RSI Calculator (Relative Strength Index)
Calculate Relative Strength Index from average gains and losses.
Includes overbought (70+) and oversold (30-) zones for momentum trading signals.
Welles Wilder published RSI in 1978. It is still the most-used oscillator on retail charts almost 50 years later. The formula:
RSI = 100 - (100 / (1 + RS))
where RS (Relative Strength) is the average gain divided by the average loss over the lookback period. Default lookback is 14 bars. Some swing traders use 9, intraday scalpers go down to 5, and longer-term traders push to 21 or 25.

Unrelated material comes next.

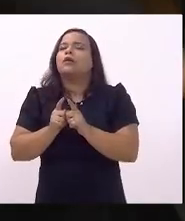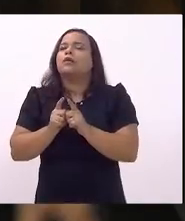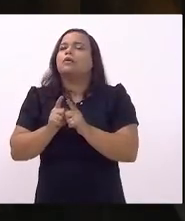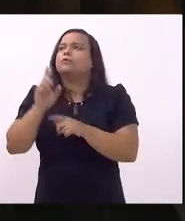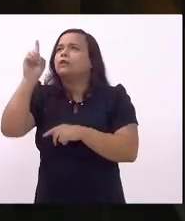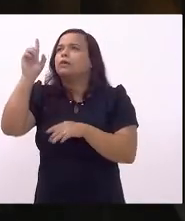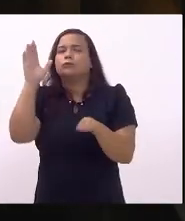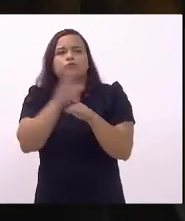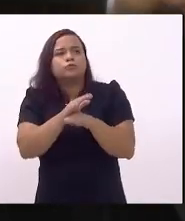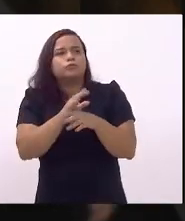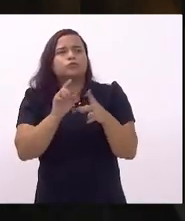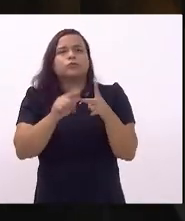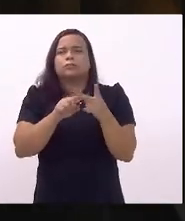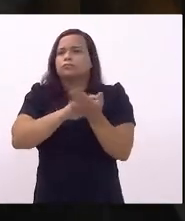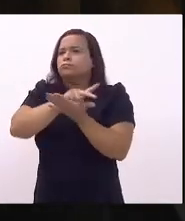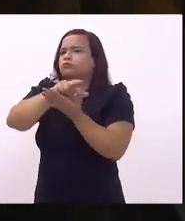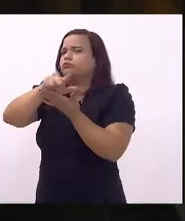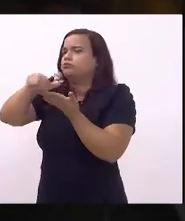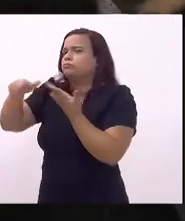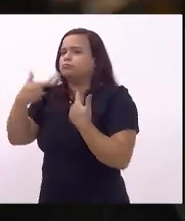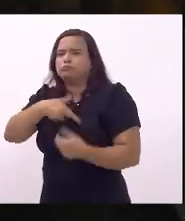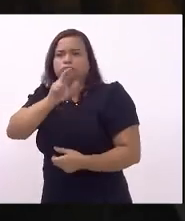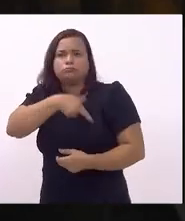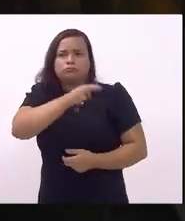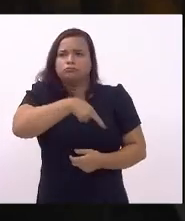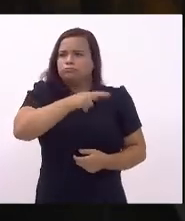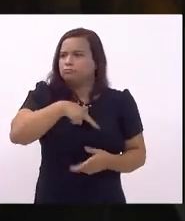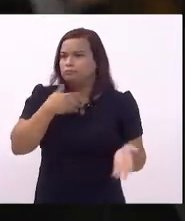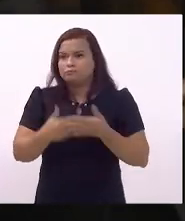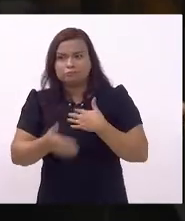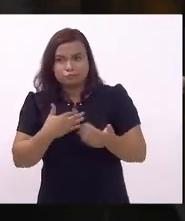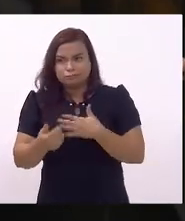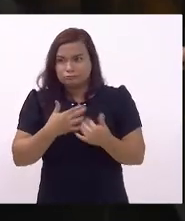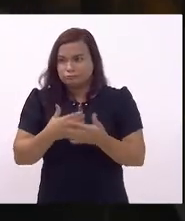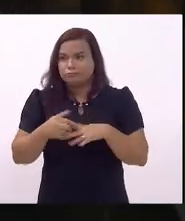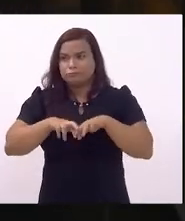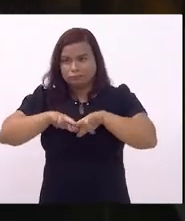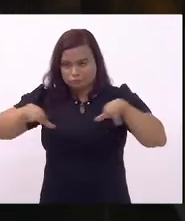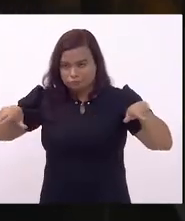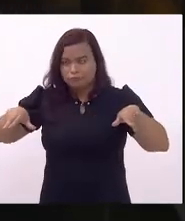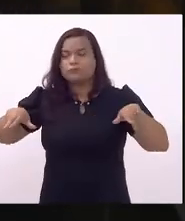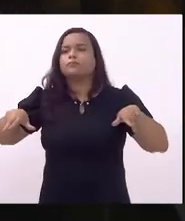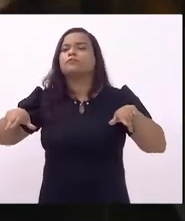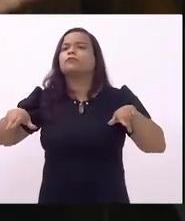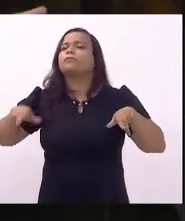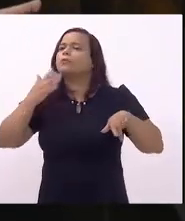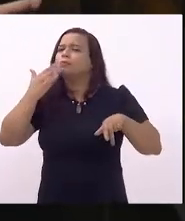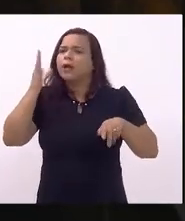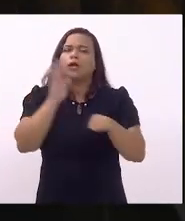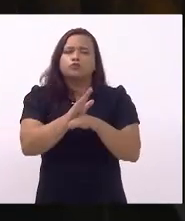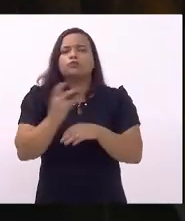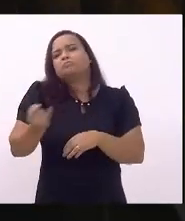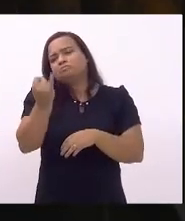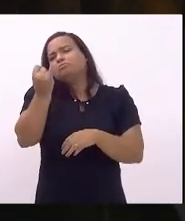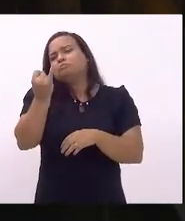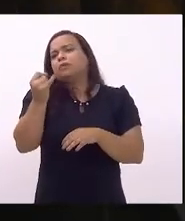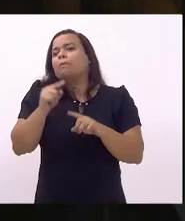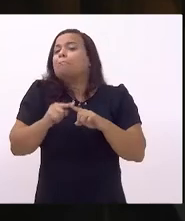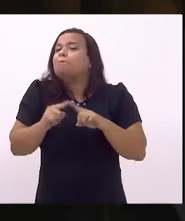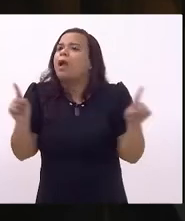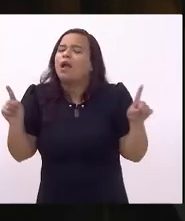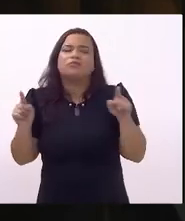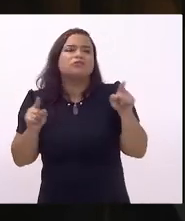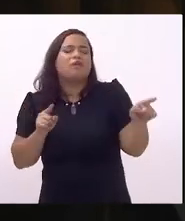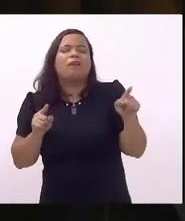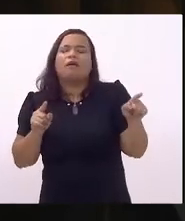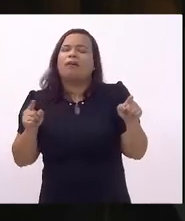orixás aos exus a quem quer que seja que achar que seja as entidades de nossa crença é sempre válido mas o poder público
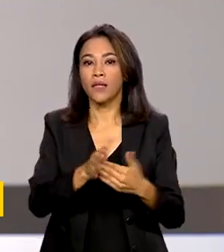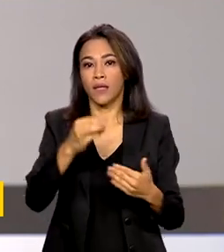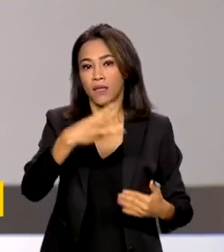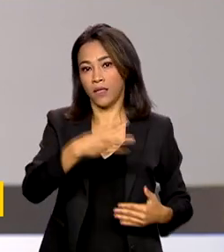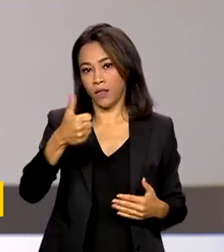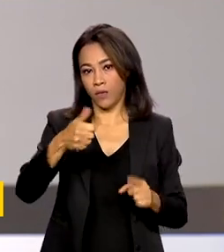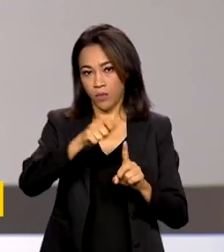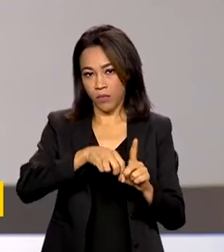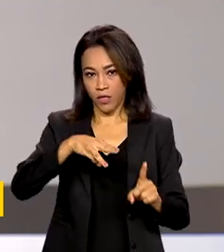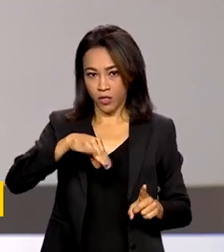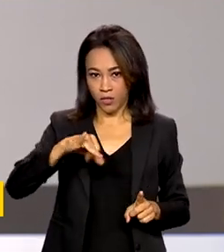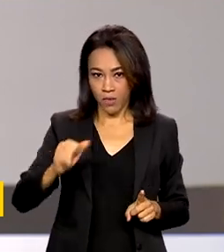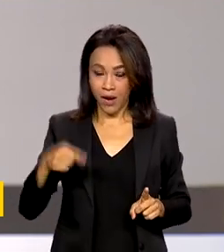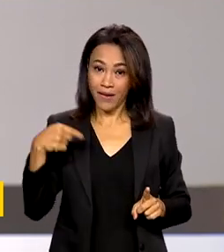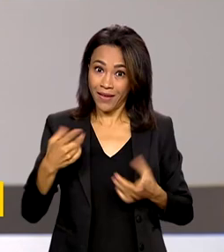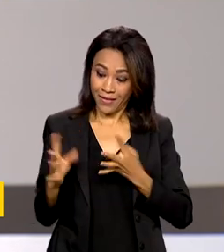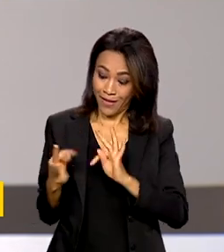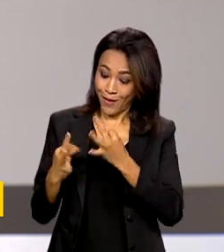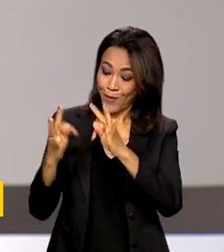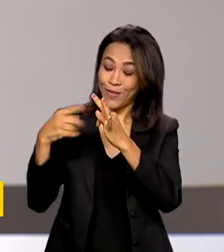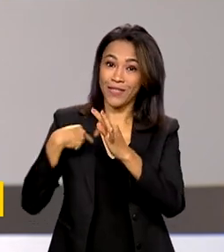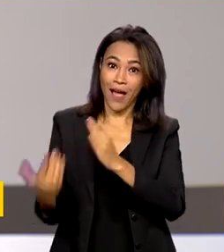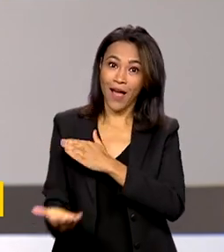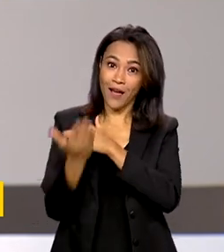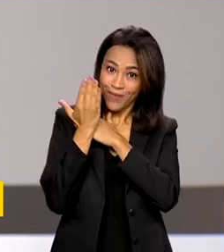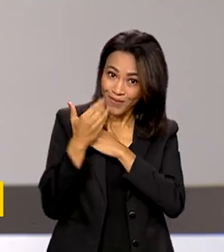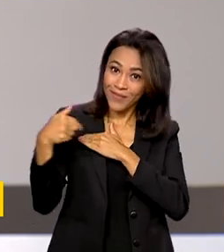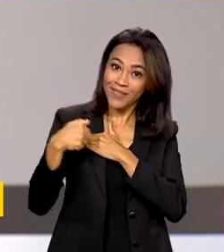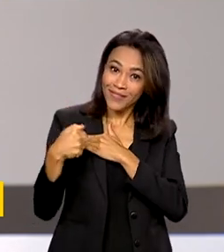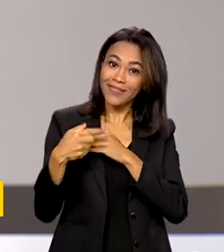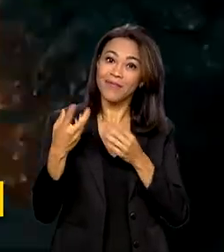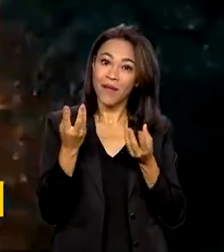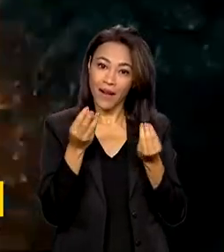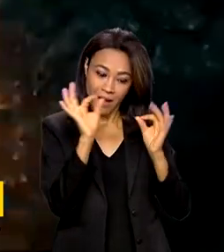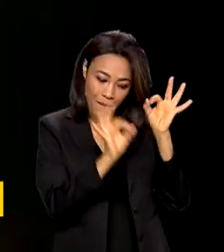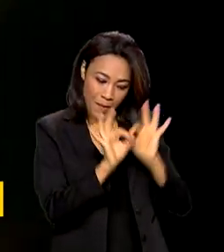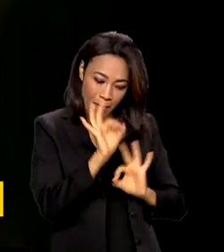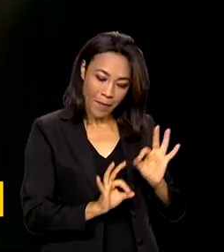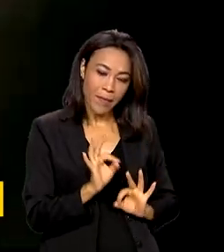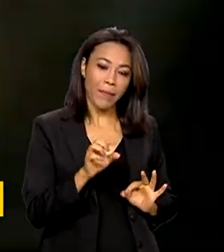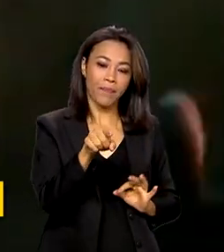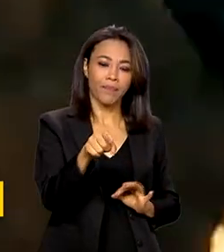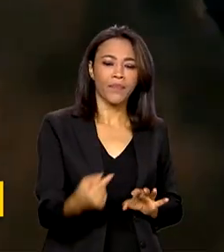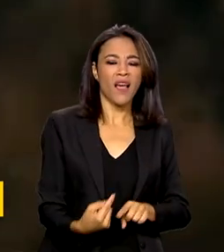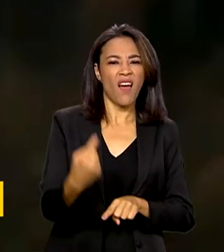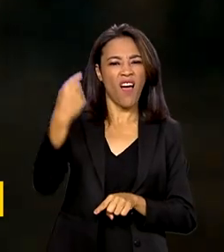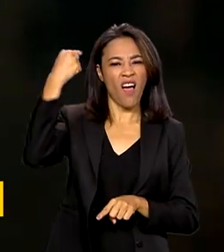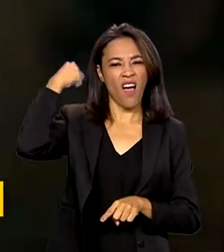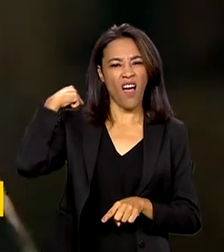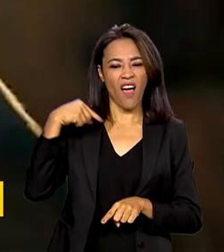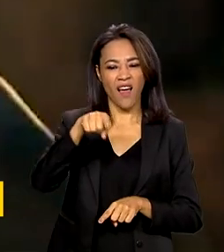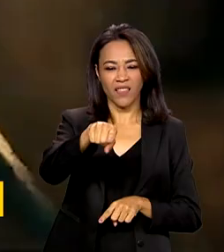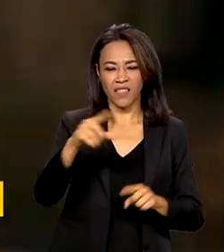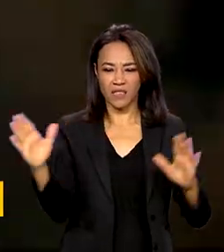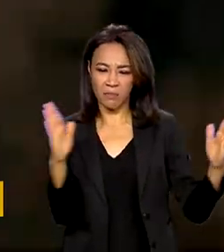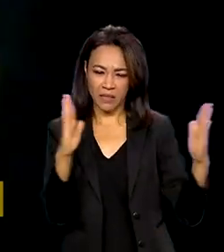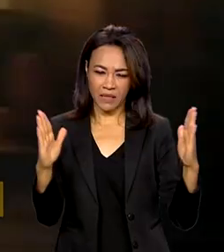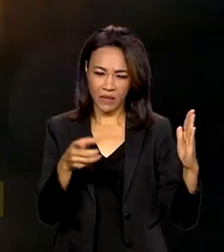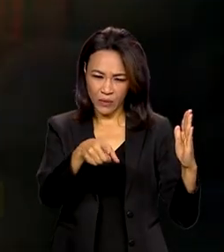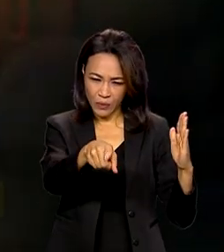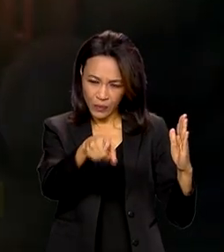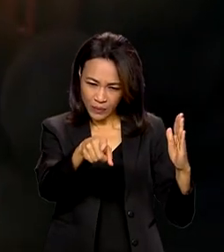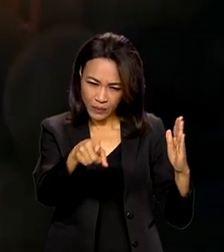vez mais espaço na hora de acertar as contas com o Leão. Dos tempos da caverna para a era digital.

The two-step calculation. First period uses simple averages of gains and losses. Every period after that uses Wilder’s smoothing — the running average is updated as ((prev_avg × (N-1)) + current) / N. Wilder’s smoothing weights recent data less aggressively than an EMA, which is why RSI tends to read more smoothly than a stochastic on the same data.
Reading the value.
- Above 70: overbought, pullback risk rising
- Below 30: oversold, bounce odds increasing
- Crossing 50: trend bias flipping
- Above 80 or below 20: extreme zones, common during strong trends
The classic mistake. Treating RSI > 70 as an automatic short signal. In a strong uptrend, RSI lives between 60 and 90 for weeks. Selling every 70 print burns capital. Better: use RSI for divergences (price making higher highs while RSI makes lower highs) or for confirmation alongside structure.
Worked example. Over 14 bars: total gains 12.6, total losses 4.2.
- Avg gain = 0.9, avg loss = 0.3
- RS = 0.9 / 0.3 = 3.0
- RSI = 100 - (100 / 4) = 75
That is solidly overbought. In a ranging market, expect a pullback. In a strong trend, expect another leg up.